On appeal, the Comptroller, Governor Hochul, Lieutenant Governor Delgado and former Governor Cuomo (hereinafter collectively referred to as defendants) contend that the instant action, brought pursuant to State Finance Law article 7-A, is subject to a one-year statute of limitations (see CPLR 215 [4]). "Although declaratory judgment actions are typically governed by a six-year statute of limitations, if the underlying dispute could have been resolved through an action or proceeding for which a specific, shorter limitations period governs, then such shorter period must be applied" (Spinney at Pond View, LLC v Town Bd. of the Town of Schodack, 99 AD3d 1088, 1088-1089 [3d Dept 2012] [internal quotation marks and citations omitted]; see CPLR 213 [1]; Smith v State of New York, 201 AD3d 1225, 1227 [3d Dept 2022]). Such a rule prevents litigants from characterizing actions as seeking purely declaratory relief in order to circumvent a narrower limitations period (see Solnick v Whalen, 49 NY2d 224, 230 [1980]; Matter of Mule v Hawthorne Cedar Knolls Union Free School Dist., 290 AD2d 698, 699 [3d Dept 2002]; Meyers v City of New York, 208 AD2d 258, 264-265 [2d Dept 1995]). Determining "the true nature of the dispute — and the time limitation applicable thereto — requires the court to examine the substance of th[e] action to identify the relationship out of which the claim arises and the relief sought" (Doyle v Goodnow Flow Assn., Inc., 193 AD3d 1309, 1310 [3d Dept 2021] [internal quotation marks and citations omitted], lv denied 37 NY3d 911 [2021]; see Tokos v County of Broome, 221 AD3d 1392, 1395 [3d Dept 2023]).
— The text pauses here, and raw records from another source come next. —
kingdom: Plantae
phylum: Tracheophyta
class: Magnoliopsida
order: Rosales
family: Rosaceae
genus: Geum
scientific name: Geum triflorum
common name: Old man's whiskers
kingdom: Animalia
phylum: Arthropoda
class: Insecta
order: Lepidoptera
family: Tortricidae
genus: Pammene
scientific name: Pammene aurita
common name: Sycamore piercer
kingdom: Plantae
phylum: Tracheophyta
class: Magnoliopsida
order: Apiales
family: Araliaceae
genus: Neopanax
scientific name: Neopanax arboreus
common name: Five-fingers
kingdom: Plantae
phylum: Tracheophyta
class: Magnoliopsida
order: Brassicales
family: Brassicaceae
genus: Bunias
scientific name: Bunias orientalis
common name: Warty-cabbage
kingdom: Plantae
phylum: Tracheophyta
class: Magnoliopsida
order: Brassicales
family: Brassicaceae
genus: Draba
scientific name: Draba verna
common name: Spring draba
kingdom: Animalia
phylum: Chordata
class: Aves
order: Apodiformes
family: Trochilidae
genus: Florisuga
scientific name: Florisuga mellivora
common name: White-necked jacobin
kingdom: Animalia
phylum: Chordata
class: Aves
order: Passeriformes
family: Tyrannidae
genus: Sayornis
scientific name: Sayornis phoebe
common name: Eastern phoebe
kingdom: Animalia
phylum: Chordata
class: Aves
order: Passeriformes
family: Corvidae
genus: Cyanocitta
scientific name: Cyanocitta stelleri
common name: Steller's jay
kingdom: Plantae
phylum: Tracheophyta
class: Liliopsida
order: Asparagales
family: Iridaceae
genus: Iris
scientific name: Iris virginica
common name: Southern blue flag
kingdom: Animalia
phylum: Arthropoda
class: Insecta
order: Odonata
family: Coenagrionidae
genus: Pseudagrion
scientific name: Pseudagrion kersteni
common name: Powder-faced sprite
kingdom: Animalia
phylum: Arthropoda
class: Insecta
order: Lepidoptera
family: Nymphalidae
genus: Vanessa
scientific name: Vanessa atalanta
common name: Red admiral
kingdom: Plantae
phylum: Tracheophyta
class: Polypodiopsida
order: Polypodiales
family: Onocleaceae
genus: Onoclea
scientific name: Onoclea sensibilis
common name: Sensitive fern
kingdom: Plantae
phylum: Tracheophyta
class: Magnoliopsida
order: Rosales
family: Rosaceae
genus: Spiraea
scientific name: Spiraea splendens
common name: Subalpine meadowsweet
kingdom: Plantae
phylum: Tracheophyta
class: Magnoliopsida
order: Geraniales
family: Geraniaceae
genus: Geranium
By its own terms, the second amended complaint seeks only a declaration that the concurrent resolution is unconstitutional and an order enjoining the Comptroller from prospectively paying those holding the offices of Governor and Lieutenant Governor in accordance with the rates set therein. Plaintiff thus argues that, as he does not seek reimbursement for past payments, the instant action should not be subject to a one-year statute of limitations (see CPLR 215 [4]) but, rather, should be subject to the residuary six-year statute of limitations applicable to declaratory actions (see CPLR 213 [1]). However, a declaration that the concurrent resolution is unconstitutional would trigger the Comptroller's fundamental duties, including the duty to seek recovery of any illegal overpayments (see NY Const, art V, § 1; State Finance Law § 8 [1], [2], [2-b], [3], [7]; Matter of Martin H. Handler, M.D., P.[*3]C. v DiNapoli, 23 NY3d 239, 247 [2014]). Further, plaintiff's standing to file the instant action stems directly from the Legislature's recognition that taxpayers should have a process to "to redress the waste or improper disposition of public funds" (Clowes v Pulver, 258 AD2d 50, 55 [3d Dept 1999], lv dismissed 94 NY2d 858 [1999]; see State Finance Law § 123-b; see generally Wein v Comptroller of State of N.Y.